» Problem details: Please switch every "Priority" in the items below to "Severity" and give the text again with nothing else altered. Leave the pictures out of your answer.

(Material supplied Opens)

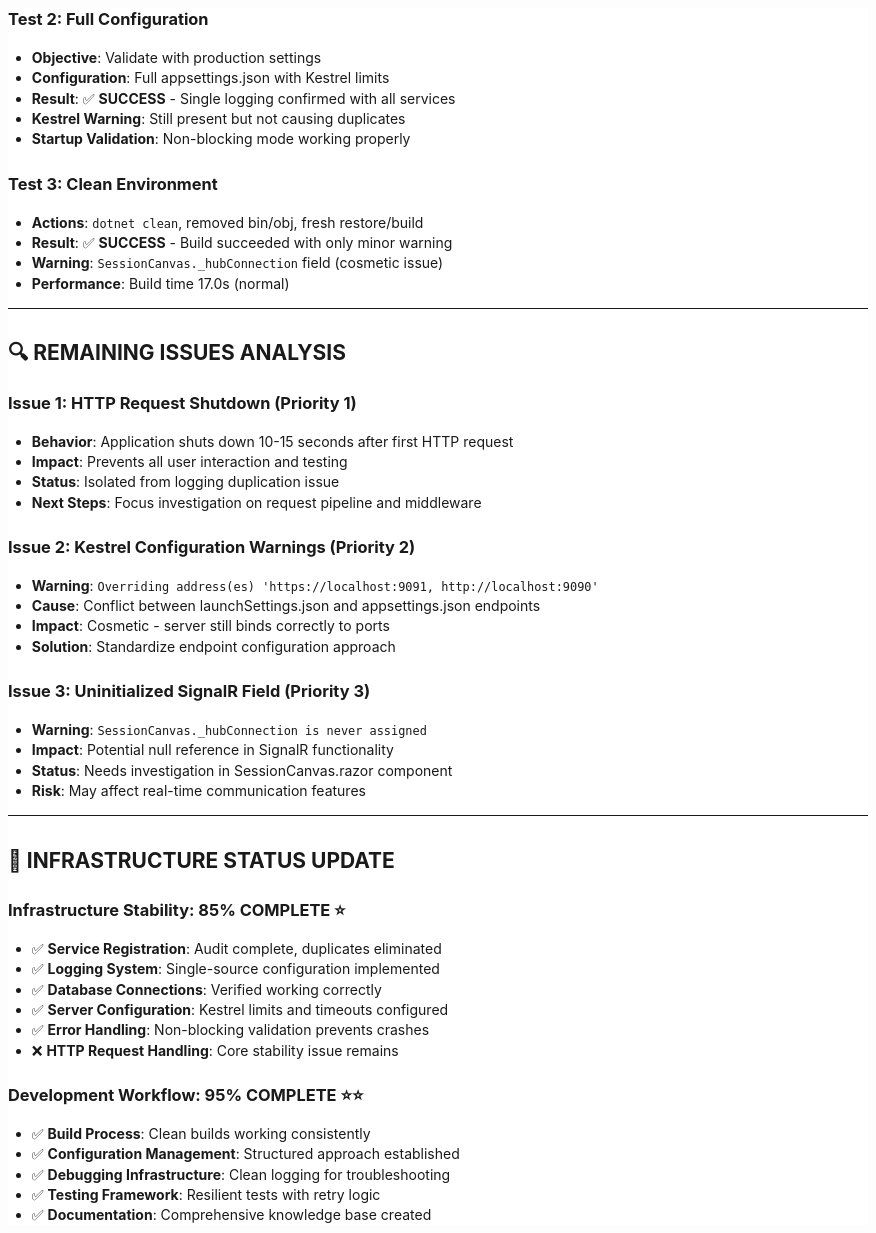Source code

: ### **Test 2: Full Configuration**  
- **Objective**: Validate with production settings
- **Configuration**: Full appsettings.json with Kestrel limits
- **Result**: ✅ **SUCCESS** - Single logging confirmed with all services
- **Kestrel Warning**: Still present but not causing duplicates
- **Startup Validation**: Non-blocking mode working properly

### **Test 3: Clean Environment**
- **Actions**: `dotnet clean`, removed bin/obj, fresh restore/build
- **Result**: ✅ **SUCCESS** - Build succeeded with only minor warning
- **Warning**: `SessionCanvas._hubConnection` field (cosmetic issue)
- **Performance**: Build time 17.0s (normal)

---

## 🔍 REMAINING ISSUES ANALYSIS

### **Issue 1: HTTP Request Shutdown (Priority 1)**
- **Behavior**: Application shuts down 10-15 seconds after first HTTP request
- **Impact**: Prevents all user interaction and testing
- **Status**: Isolated from logging duplication issue
- **Next Steps**: Focus investigation on request pipeline and middleware

### **Issue 2: Kestrel Configuration Warnings (Priority 2)**
- **Warning**: `Overriding address(es) 'https://localhost:9091, http://localhost:9090'`
- **Cause**: Conflict between launchSettings.json and appsettings.json endpoints
- **Impact**: Cosmetic - server still binds correctly to ports
- **Solution**: Standardize endpoint configuration approach

### **Issue 3: Uninitialized SignalR Field (Priority 3)**
- **Warning**: `SessionCanvas._hubConnection is never assigned`
- **Impact**: Potential null reference in SignalR functionality
- **Status**: Needs investigation in SessionCanvas.razor component
- **Risk**: May affect real-time communication features

---

## 🎯 INFRASTRUCTURE STATUS UPDATE

### **Infrastructure Stability: 85% COMPLETE** ⭐
- ✅ **Service Registration**: Audit complete, duplicates eliminated
- ✅ **Logging System**: Single-source configuration implemented
- ✅ **Database Connections**: Verified working correctly  
- ✅ **Server Configuration**: Kestrel limits and timeouts configured
- ✅ **Error Handling**: Non-blocking validation prevents crashes
- ❌ **HTTP Request Handling**: Core stability issue remains

### **Development Workflow: 95% COMPLETE** ⭐⭐  
- ✅ **Build Process**: Clean builds working consistently
- ✅ **Configuration Management**: Structured approach established
- ✅ **Debugging Infrastructure**: Clean logging for troubleshooting
- ✅ **Testing Framework**: Resilient tests with retry logic
- ✅ **Documentation**: Comprehensive knowledge base created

(Material supplied Closes)

» Response below:
Source code

: ### **Test 2: Full Configuration**  
- **Objective**: Validate with production settings
- **Configuration**: Full appsettings.json with Kestrel limits
- **Result**: ✅ **SUCCESS** - Single logging confirmed with all services
- **Kestrel Warning**: Still present but not causing duplicates
- **Startup Validation**: Non-blocking mode working properly

### **Test 3: Clean Environment**
- **Actions**: `dotnet clean`, removed bin/obj, fresh restore/build
- **Result**: ✅ **SUCCESS** - Build succeeded with only minor warning
- **Warning**: `SessionCanvas._hubConnection` field (cosmetic issue)
- **Performance**: Build time 17.0s (normal)

---

## 🔍 REMAINING ISSUES ANALYSIS

### **Issue 1: HTTP Request Shutdown (Severity 1)**
- **Behavior**: Application shuts down 10-15 seconds after first HTTP request
- **Impact**: Prevents all user interaction and testing
- **Status**: Isolated from logging duplication issue
- **Next Steps**: Focus investigation on request pipeline and middleware

### **Issue 2: Kestrel Configuration Warnings (Severity 2)**
- **Warning**: `Overriding address(es) 'https://localhost:9091, http://localhost:9090'`
- **Cause**: Conflict between launchSettings.json and appsettings.json endpoints
- **Impact**: Cosmetic - server still binds correctly to ports
- **Solution**: Standardize endpoint configuration approach

### **Issue 3: Uninitialized SignalR Field (Severity 3)**
- **Warning**: `SessionCanvas._hubConnection is never assigned`
- **Impact**: Potential null reference in SignalR functionality
- **Status**: Needs investigation in SessionCanvas.razor component
- **Risk**: May affect real-time communication features

---

## 🎯 INFRASTRUCTURE STATUS UPDATE

### **Infrastructure Stability: 85% COMPLETE** ⭐
- ✅ **Service Registration**: Audit complete, duplicates eliminated
- ✅ **Logging System**: Single-source configuration implemented
- ✅ **Database Connections**: Verified working correctly  
- ✅ **Server Configuration**: Kestrel limits and timeouts configured
- ✅ **Error Handling**: Non-blocking validation prevents crashes
- ❌ **HTTP Request Handling**: Core stability issue remains

### **Development Workflow: 95% COMPLETE** ⭐⭐  
- ✅ **Build Process**: Clean builds working consistently
- ✅ **Configuration Management**: Structured approach established
- ✅ **Debugging Infrastructure**: Clean logging for troubleshooting
- ✅ **Testing Framework**: Resilient tests with retry logic
- ✅ **Documentation**: Comprehensive knowledge base created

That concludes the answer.